---------- TRECHO DO DOCUMENTO

O Brasil já tem algumas parcerias público-privadas nesse sentido. Num presídio em Santa Catarina, os detentos trabalham em empresas que estão dentro do complexo. As companhias pagam um salário mínimo (R$ 1.045) e 25% do valor fica para o Estado. Parte desse dinheiro é usado para reforma de unidades prisionais e o restante é do preso.

"A oferta de trabalho aos presos não depende da privatização dos presídios. Isso já é possível, sempre foi possível. Muitas empresas já exploram o trabalho prisional, que é mais barato, por sinal, pois, lamentavelmente, nossa lei não submete tal trabalho à CLT nem sequer à exigência de salário mínimo. De todo modo, o trabalho de presos junto a empresas privadas não depende da privatização do presídio em si, ela já é permitida", critica Cacicedo. 

Já Luis Flavio defende o modelo adotado em Ribeirão das Neves, Minas Gerais. É uma divisão de tarefas entre as esferas dos poderes. "Lá, dois mil presos estão em regime fechado e semiaberto. O consórcio privado construiu o complexo com financiamento público. O Estado cuida apenas da parte externa. Os guardas internos, de responsabilidade privada, não andam armados. O diretor que cuida do presídio é nomeado pelo Estado. A empresa responde por itens como limpeza das salas, presos trabalhando etc. Bahia, Amazonas e São Paulo estão tentando fazer algo nesse sentido", analisa. 

A PPP que o governo federal pretende lançar no ano que vem prevê que a empresa responsável pelo presídio fique na gestão por 35 anos. "Esse prazo é absurdo. Sem sequer haver qualquer tipo de experiência, vincula-se uma política a um prazo enorme. Ainda mais uma política que tende ao fracasso, como se vê na experiência norte-americana. Lembra-se da barbárie em Pedrinhas no Maranhão? Dos recentes massacres em Manaus? São prisões geridas pela iniciativa privada, mas ninguém fala disso. Faz sentido esse tipo de política, ainda mais por 35 anos de cara?", critica Patrick.

--------------------

INSTRUÇÕES:
1. Transcreva, do trecho sobre presídios, a parte que vai de "O Brasil já" até "é do preso.", inclusive.
2. Resuma o trecho sobre presídios em três frases.
Os registros não interferem em nada do que aqui se pede sobre o trecho a respeito de presídios.

---------- SEÇÃO DE DADOS

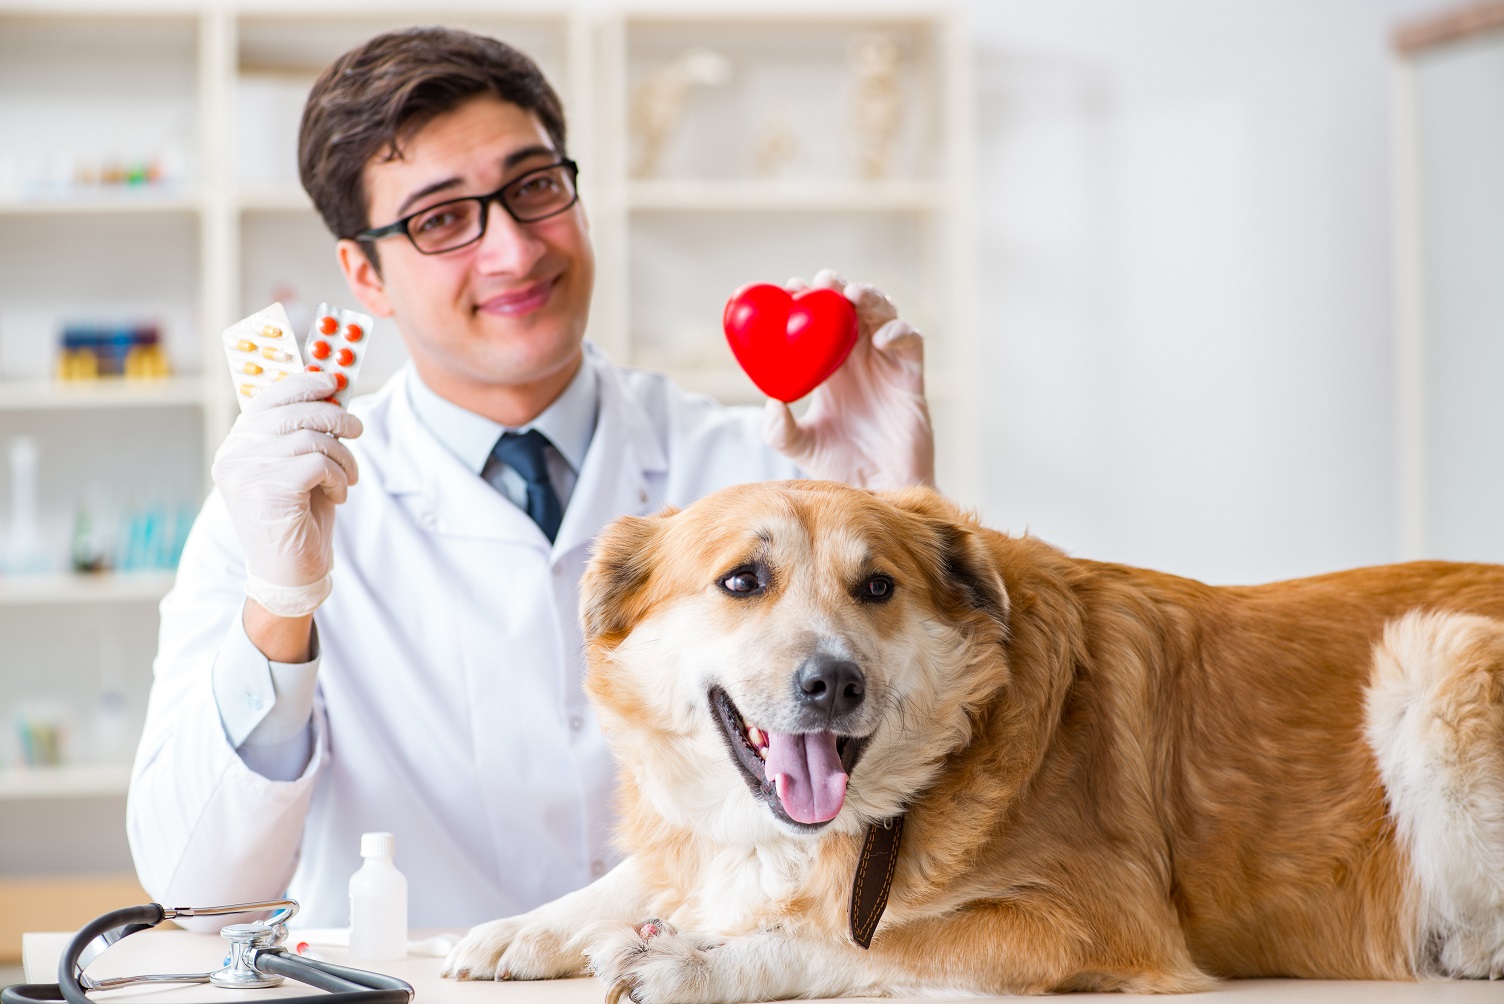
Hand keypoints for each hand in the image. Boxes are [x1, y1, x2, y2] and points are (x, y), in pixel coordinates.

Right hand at [210, 372, 361, 615]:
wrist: (289, 573)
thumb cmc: (297, 518)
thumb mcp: (299, 468)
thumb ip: (306, 433)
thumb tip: (333, 392)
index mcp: (237, 446)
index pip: (268, 399)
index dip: (303, 385)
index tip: (333, 380)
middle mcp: (235, 455)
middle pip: (295, 413)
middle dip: (336, 417)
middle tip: (358, 429)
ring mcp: (248, 472)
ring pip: (313, 438)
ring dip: (343, 457)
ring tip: (349, 477)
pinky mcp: (269, 489)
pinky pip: (319, 463)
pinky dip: (339, 477)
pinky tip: (338, 496)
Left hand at [763, 269, 933, 490]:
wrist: (878, 491)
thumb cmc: (838, 468)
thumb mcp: (799, 447)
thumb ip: (779, 428)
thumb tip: (771, 399)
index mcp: (829, 367)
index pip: (817, 321)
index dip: (806, 300)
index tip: (790, 288)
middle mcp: (858, 360)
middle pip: (851, 307)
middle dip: (838, 288)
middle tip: (823, 284)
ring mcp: (886, 365)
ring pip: (884, 314)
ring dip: (871, 298)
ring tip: (853, 297)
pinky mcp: (912, 378)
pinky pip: (911, 342)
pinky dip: (899, 333)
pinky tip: (882, 339)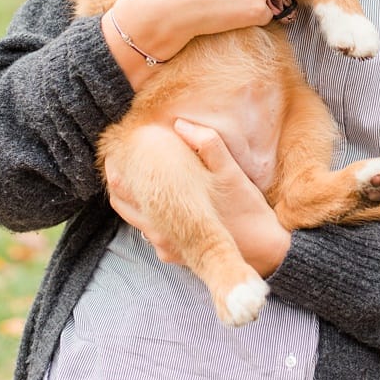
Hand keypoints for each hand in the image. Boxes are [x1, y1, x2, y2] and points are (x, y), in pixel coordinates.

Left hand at [107, 119, 291, 276]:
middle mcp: (161, 234)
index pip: (123, 190)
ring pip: (137, 221)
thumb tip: (180, 124)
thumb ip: (208, 145)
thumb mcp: (232, 173)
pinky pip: (154, 234)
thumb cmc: (249, 210)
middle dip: (120, 184)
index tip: (114, 153)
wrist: (266, 253)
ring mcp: (167, 248)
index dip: (115, 170)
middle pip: (124, 206)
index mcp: (167, 212)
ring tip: (135, 179)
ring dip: (135, 201)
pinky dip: (151, 216)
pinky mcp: (176, 255)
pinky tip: (160, 202)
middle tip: (117, 162)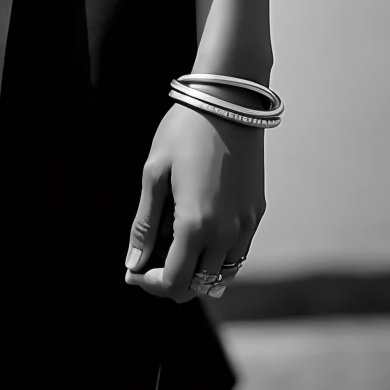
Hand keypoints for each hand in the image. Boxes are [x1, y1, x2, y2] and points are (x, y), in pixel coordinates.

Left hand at [124, 102, 265, 300]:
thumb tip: (133, 263)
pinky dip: (216, 260)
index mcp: (196, 225)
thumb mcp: (153, 174)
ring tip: (169, 251)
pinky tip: (195, 238)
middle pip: (198, 284)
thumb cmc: (183, 133)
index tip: (132, 272)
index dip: (150, 283)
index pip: (174, 280)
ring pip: (221, 274)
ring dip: (195, 273)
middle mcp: (227, 234)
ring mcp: (246, 226)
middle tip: (146, 263)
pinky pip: (237, 254)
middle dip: (169, 281)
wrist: (228, 105)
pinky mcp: (256, 215)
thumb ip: (145, 224)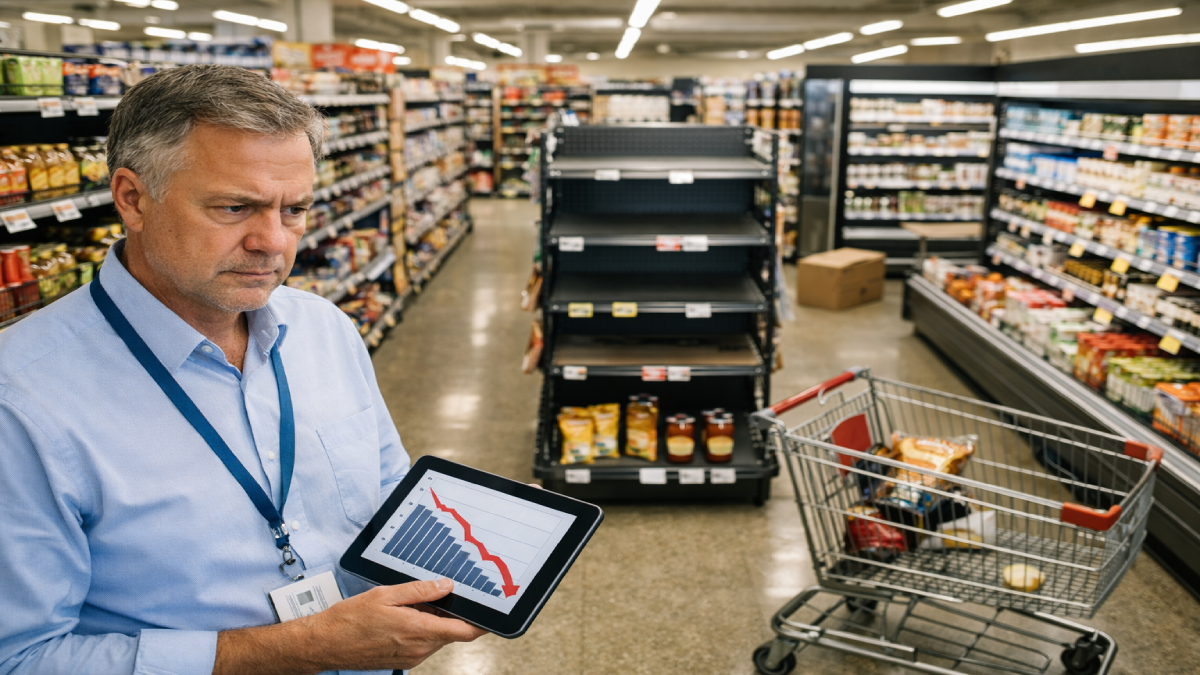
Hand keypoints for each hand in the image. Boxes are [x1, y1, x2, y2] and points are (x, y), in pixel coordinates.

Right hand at [304, 578, 486, 670]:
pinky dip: (421, 629)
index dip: (482, 623)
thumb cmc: (350, 619)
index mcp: (419, 631)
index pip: (465, 631)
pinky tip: (404, 616)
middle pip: (451, 632)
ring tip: (411, 604)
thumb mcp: (387, 594)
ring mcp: (411, 658)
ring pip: (436, 637)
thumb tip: (446, 586)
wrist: (325, 644)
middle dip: (450, 613)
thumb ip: (420, 591)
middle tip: (439, 593)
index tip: (492, 612)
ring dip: (433, 621)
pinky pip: (423, 643)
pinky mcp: (403, 661)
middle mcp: (419, 649)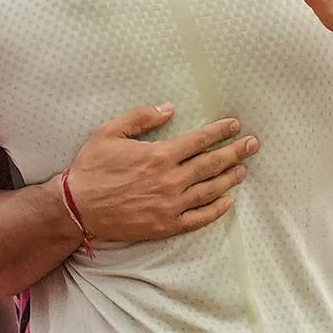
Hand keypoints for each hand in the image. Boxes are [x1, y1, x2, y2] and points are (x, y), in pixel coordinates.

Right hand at [68, 103, 258, 241]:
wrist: (78, 207)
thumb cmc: (92, 167)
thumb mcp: (110, 132)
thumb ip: (141, 118)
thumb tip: (169, 108)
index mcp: (159, 155)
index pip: (199, 140)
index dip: (220, 131)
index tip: (235, 125)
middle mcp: (170, 180)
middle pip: (211, 164)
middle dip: (235, 152)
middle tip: (253, 145)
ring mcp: (170, 205)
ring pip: (209, 190)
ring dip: (230, 178)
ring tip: (244, 169)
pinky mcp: (166, 225)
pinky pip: (199, 217)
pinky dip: (216, 209)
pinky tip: (228, 201)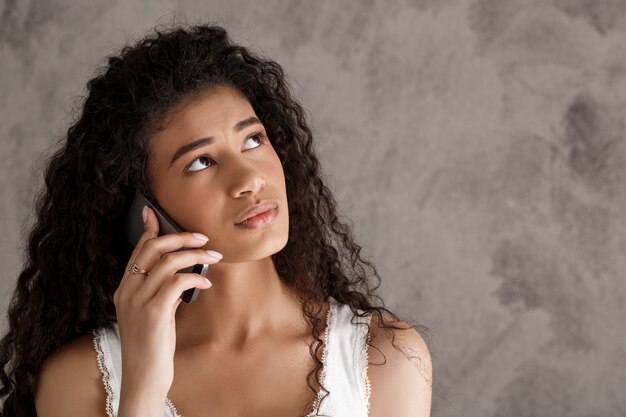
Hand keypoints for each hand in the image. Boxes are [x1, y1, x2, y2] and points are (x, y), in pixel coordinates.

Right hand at [113, 205, 221, 403]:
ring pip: (168, 262)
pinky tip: (205, 284)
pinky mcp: (154, 313)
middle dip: (180, 237)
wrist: (144, 377)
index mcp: (124, 290)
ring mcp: (138, 301)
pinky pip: (178, 282)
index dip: (149, 230)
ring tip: (214, 257)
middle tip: (202, 237)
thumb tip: (180, 276)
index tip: (156, 214)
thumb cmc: (152, 346)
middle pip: (152, 249)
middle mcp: (127, 291)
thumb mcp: (153, 314)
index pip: (137, 251)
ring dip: (196, 255)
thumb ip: (160, 293)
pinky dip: (196, 278)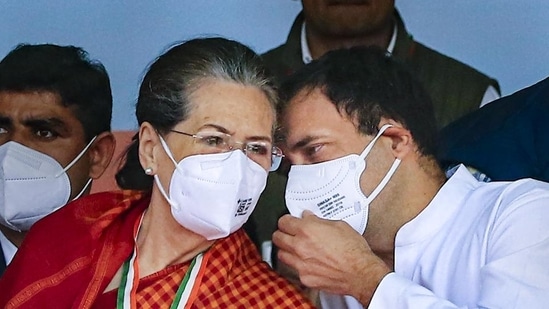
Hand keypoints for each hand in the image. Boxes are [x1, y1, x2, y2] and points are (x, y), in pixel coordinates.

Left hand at [272, 211, 390, 305]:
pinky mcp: (305, 277)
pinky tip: (306, 262)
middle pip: (277, 237)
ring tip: (295, 248)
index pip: (283, 222)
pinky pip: (293, 269)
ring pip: (281, 254)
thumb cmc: (353, 250)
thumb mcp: (338, 225)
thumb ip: (319, 220)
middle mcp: (300, 246)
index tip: (289, 222)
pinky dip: (297, 265)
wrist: (360, 272)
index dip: (286, 220)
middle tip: (288, 233)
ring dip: (286, 250)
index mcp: (307, 230)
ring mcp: (301, 264)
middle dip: (282, 233)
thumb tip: (308, 217)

--------------------

RESPOSTAS DOS EXERCÍCIOS:
1.
O Brasil já tem algumas parcerias público-privadas nesse sentido. Num presídio em Santa Catarina, os detentos trabalham em empresas que estão dentro do complexo. As companhias pagam um salário mínimo (R$ 1.045) e 25% do valor fica para o Estado. Parte desse dinheiro é usado para reforma de unidades prisionais e o restante é do preso.

2. O Brasil já tem parcerias público-privadas em presídios, como em Santa Catarina, onde os detentos trabalham em empresas dentro do complexo e recebem um salário mínimo, do qual 25% fica para o Estado. Cacicedo critica a proposta ao afirmar que o trabalho de presos junto a empresas privadas já é permitido e não depende da privatização, enquanto Luis Flavio defende o modelo de Ribeirão das Neves, em Minas Gerais, que divide as tarefas entre o Estado e um consórcio privado. Patrick considera absurdo o prazo de 35 anos de gestão previsto na PPP que o governo federal pretende lançar no ano que vem e lembra Pedrinhas, no Maranhão, e Manaus como prisões geridas pela iniciativa privada.